Introduced in May 2011, by Kikkoman Sales U.S.A. Inc., San Francisco, Kikkoman Natural Flavor Enhancer NFE-PY is a powdered version of a naturally-fermented soy sauce with a unique flavor profile. “There is little soy sauce flavor evident,” says Joe Leslie, national industrial sales manager at Kikkoman Sales U.S.A. “What NFE-PY does provide is a huge umami boost, much like monosodium glutamate (MSG), while maintaining a clean and natural ingredient label.”
Until now, Kikkoman products have been used primarily in flavor systems for snack foods and bakery items. “Sodium reduction has been an exciting new direction for us,” says Leslie. “So far, we have seen NFE-PY used in such products as bagels, pizza crusts, low-sodium breads, tortilla shells and snack chips.” He adds that the flavor enhancer also can be used with potassium chloride products because it masks off flavors.
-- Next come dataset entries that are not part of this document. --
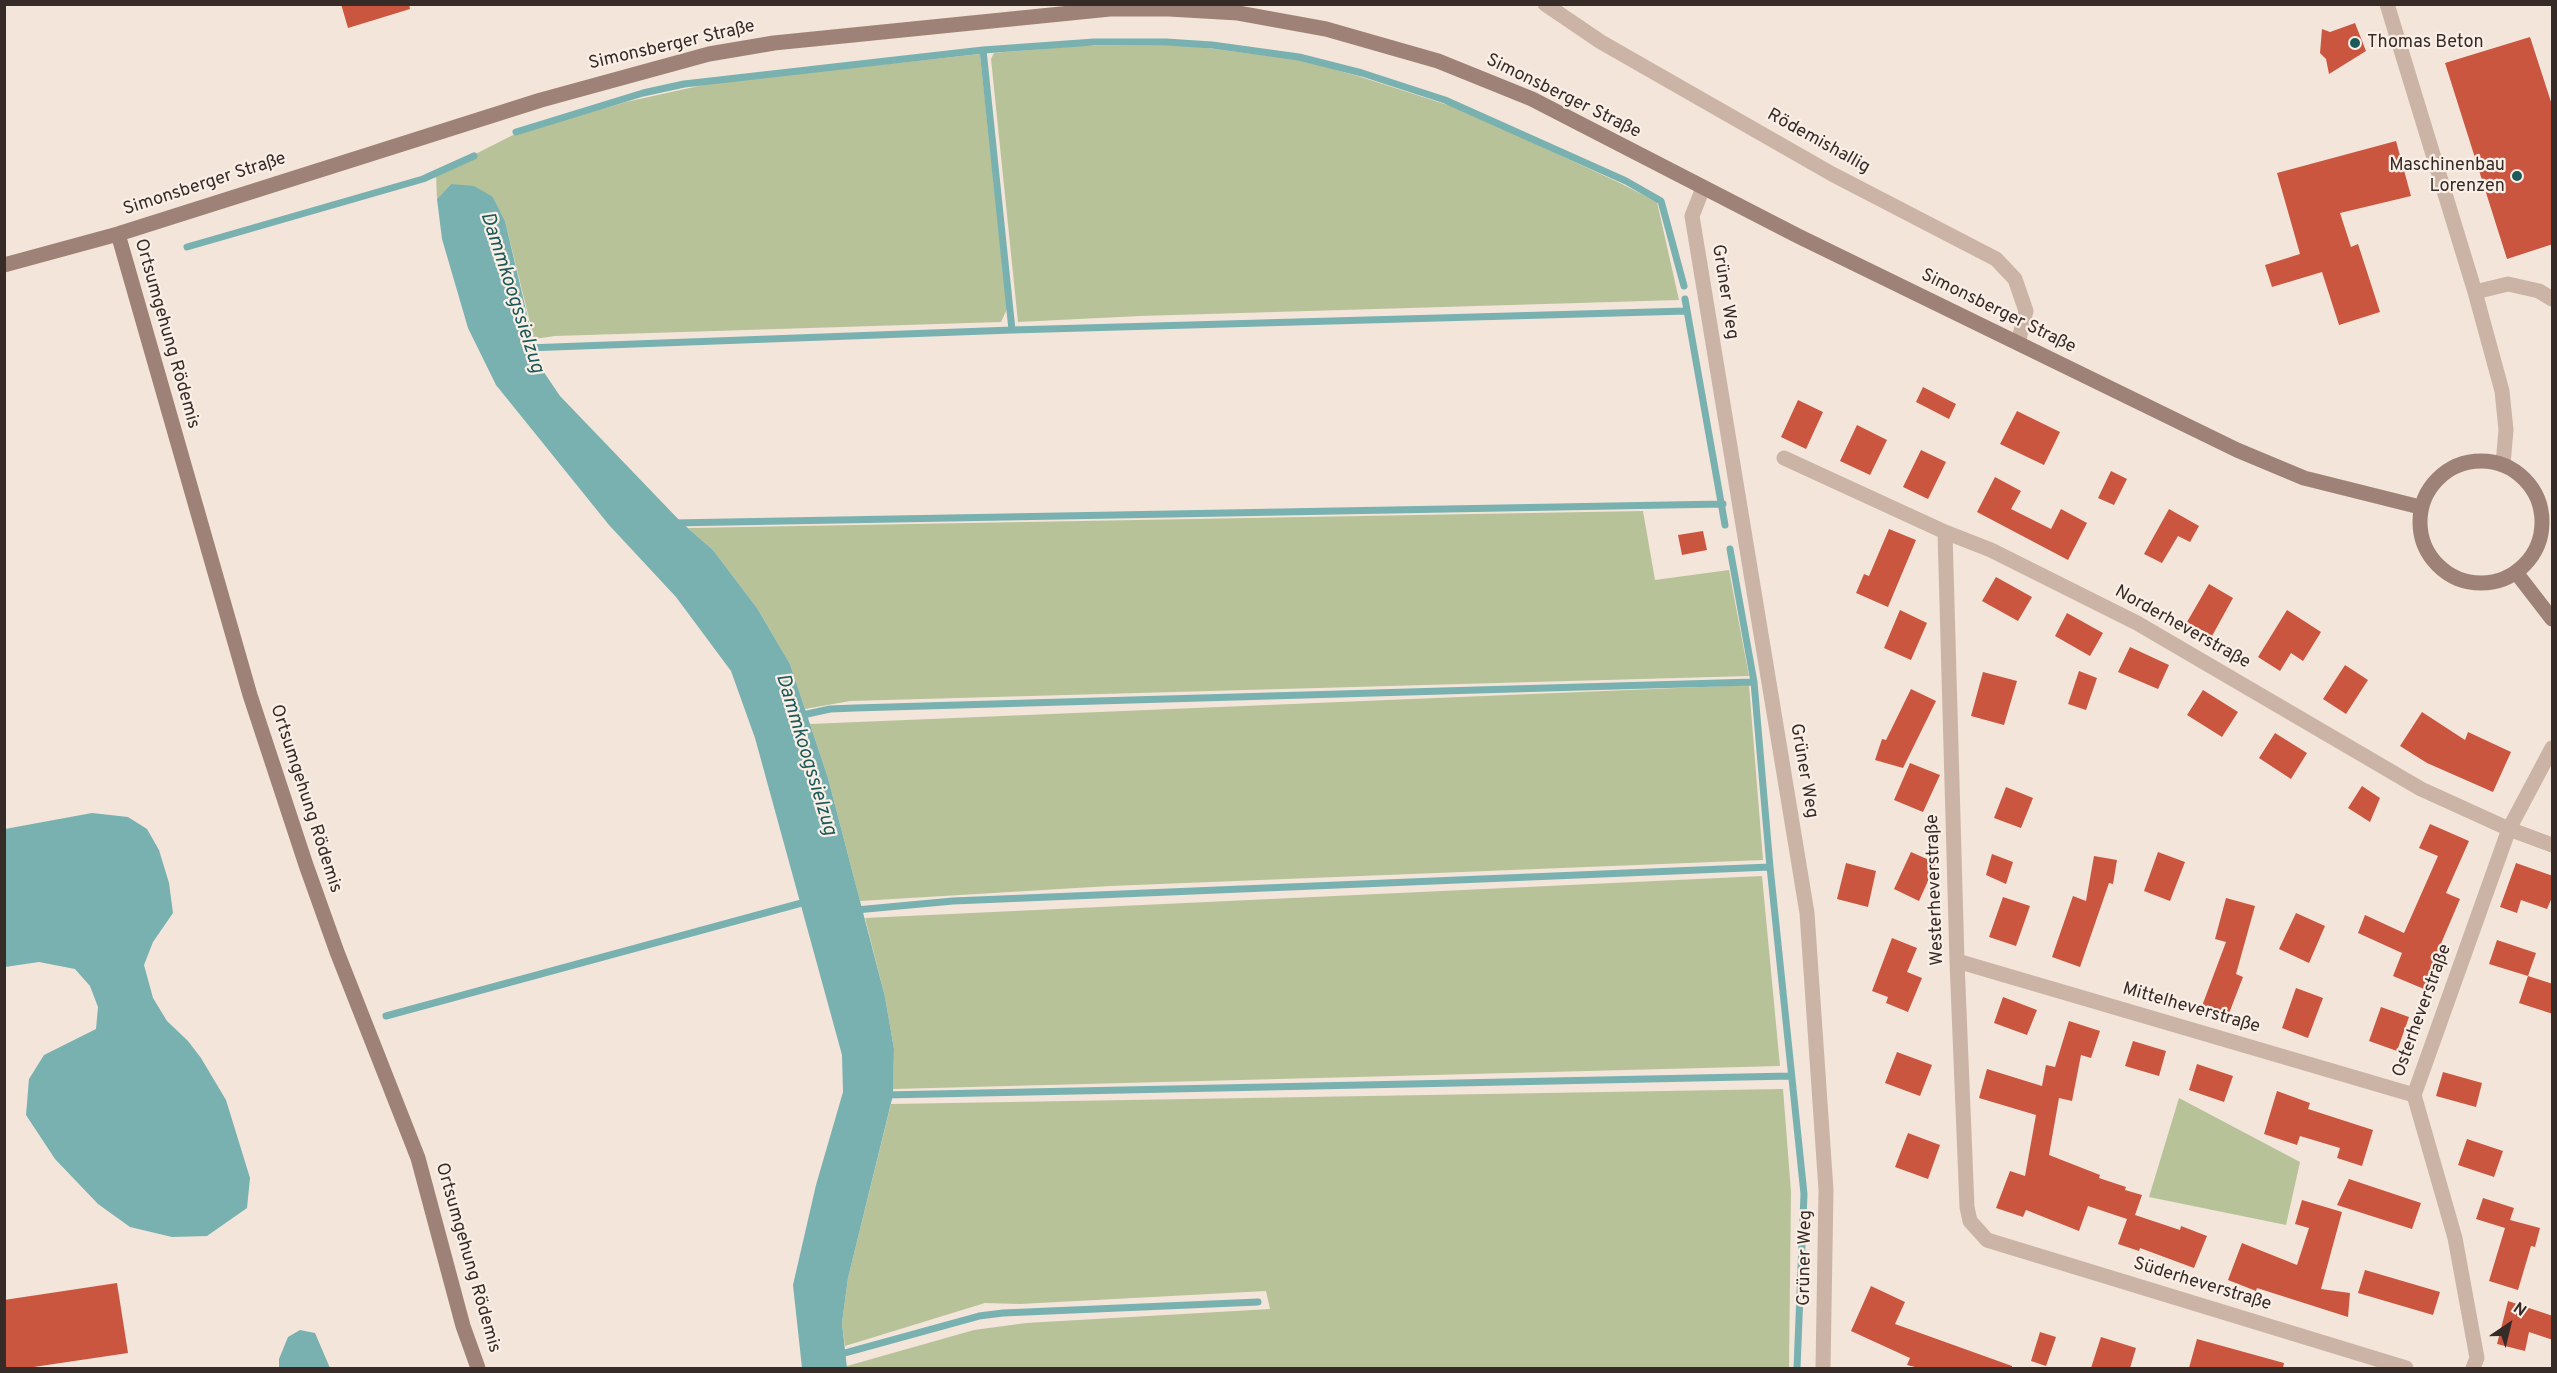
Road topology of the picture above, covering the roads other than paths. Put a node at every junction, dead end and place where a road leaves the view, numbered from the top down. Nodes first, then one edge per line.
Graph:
1 (1545, 4) edge
2 (2387, 4) edge
3 (1703, 188) junction
4 (117, 234) junction
5 (4, 265) edge
6 (2475, 292) junction
7 (2553, 299) edge
8 (2018, 343) junction
9 (1784, 459) dead end
10 (2503, 464) junction
11 (2420, 507) junction
12 (1945, 532) junction
13 (2518, 575) junction
14 (2553, 619) edge
15 (2553, 748) edge
16 (2509, 829) junction
17 (2553, 844) edge
18 (1957, 961) junction
19 (2414, 1095) junction
20 (1987, 1240) joint
21 (478, 1368) edge
22 (1823, 1368) edge
23 (2406, 1368) edge
24 (2473, 1368) edge

1 - 8 street, Rödemishallig
2 - 6 street
3 - 4 main road, Simonsberger Straße
3 - 8 main road, Simonsberger Straße
3 - 22 street, Grüner Weg
4 - 5 main road, Simonsberger Straße
4 - 21 main road, Ortsumgehung Rödemis
6 - 7 street
6 - 10 street
8 - 11 main road, Simonsberger Straße
9 - 12 street, Norderheverstraße
10 - 11 main road
10 - 13 main road
11 - 13 main road
12 - 16 street, Norderheverstraße
12 - 18 street, Westerheverstraße
13 - 14 main road
15 - 16 street, Osterheverstraße
16 - 17 street, Norderheverstraße
16 - 19 street, Osterheverstraße
18 - 19 street, Mittelheverstraße
18 - 20 street, Westerheverstraße
19 - 24 street, Osterheverstraße
20 - 23 street, Süderheverstraße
“We’ve done independent testing on several food products and have seen a 33- to 50% sodium reduction without any loss of flavor pleasantness, flavor intensity or salty taste,” Leslie says. “The best news is that our NFE-PY is all-natural, made in the U.S.A., are kosher and are very low in cost.”
Tokyo-based Ogawa & Co. Ltd., meanwhile, recently introduced a Salt Enhancer for manufacturers that don’t want to use potassium chloride in their reduced-salt dough and snack products. The natural flavor is purified to remove unnecessary flavors that could affect the original flavor profiles of the products to which it’s added, making it suitable for use in a wide variety of consumables, including baked goods and snacks.
Available in powder and liquid formulations, Ogawa’s Salt Enhancer also allows bakers to reduce the amount of sodium in bread by as much as 50%, without changing its overall profile. However, according to the company’s Marketing and Sensory group, a 25% reduction results in products with flavor profiles extremely close to the original offerings.
Launched in 2011, Nu-Tek Salt’s MPC 14510 modified potassium chloride offers food manufacturers a cost-effective salt substitute without the bitter taste often associated with potassium chloride. “This product offers sodium reduction by up to 50%, a number that was previously thought impossible without changing functionality or taste,” says Don Mower, president and COO of the Omaha, Neb.-based company.
MPC 14510 contains less than 0.1 % sodium and can be blended with sodium chloride, making the patented product “a healthy solution for reduced-sodium initiatives, including processed meats, dairy and bakery, where a majority of consumer sodium intake comes from,” says Mower.
For many consumers, the solution to creating low-sodium versions of their favorite baked goods and snacks likely comes down to manufacturers just reducing the amount of salt in their products’ recipes. Bakers and snack makers know, however, that creating flavorful, reduced-salt products is a much more complicated process.
“Salt plays a very functional role in a number of foods—bakery and snacks foods, first among them,” says Cargill’s Franklin. “You can’t say, ‘we’ll pull most of it out of there, but we’ll leave a little bit, so it tastes right.’ Salt impacts proofing time, gluten development and everything about the yeast fermentation, as well as the flavor. It’s really a balance.”
Fortunately, today’s low-sodium ingredients are helping food manufacturers find their balance.